_Records provided_.

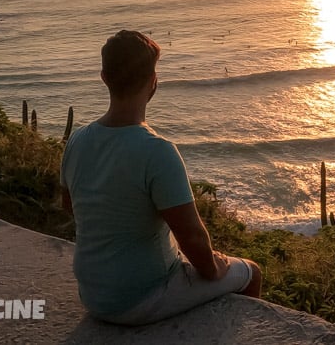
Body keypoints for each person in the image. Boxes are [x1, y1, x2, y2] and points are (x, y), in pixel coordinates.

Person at [60, 30, 262, 325]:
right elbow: (192, 238)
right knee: (251, 272)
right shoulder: (158, 152)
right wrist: (216, 268)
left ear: (104, 77)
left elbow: (70, 206)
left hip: (92, 293)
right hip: (141, 297)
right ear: (153, 81)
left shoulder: (77, 140)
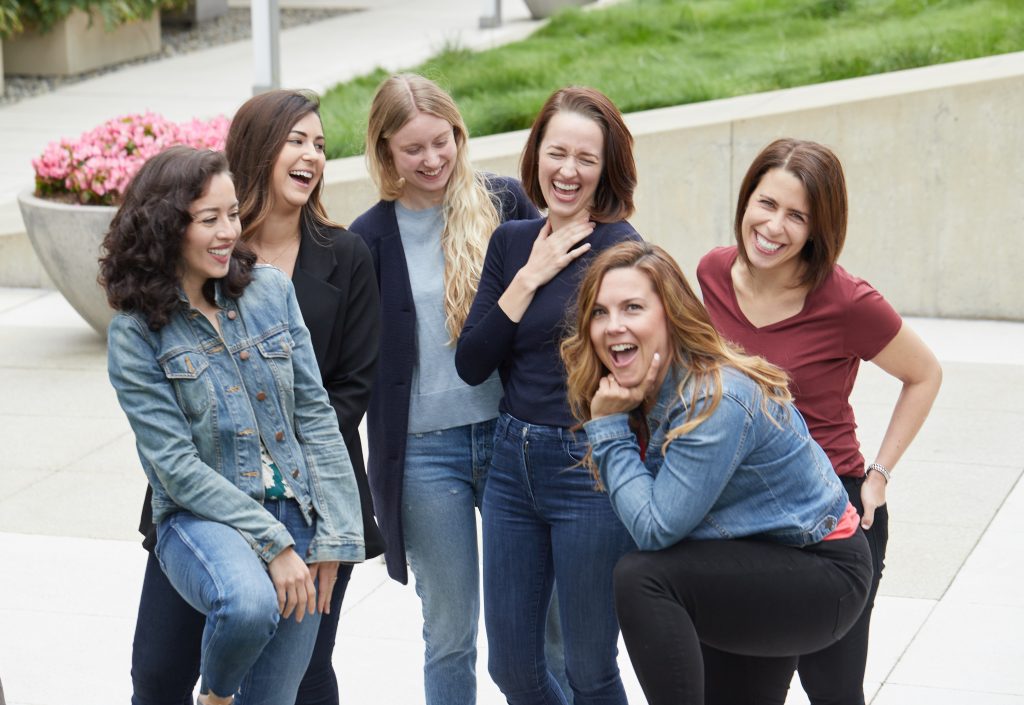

_Exercise directions_.
In the records above, find each line that holds the word "left"; copy all such lines.

_Task output_.
left ear: (104, 77)
left elbow: (70, 206)
left hip: (92, 293)
left shoulder: (77, 140)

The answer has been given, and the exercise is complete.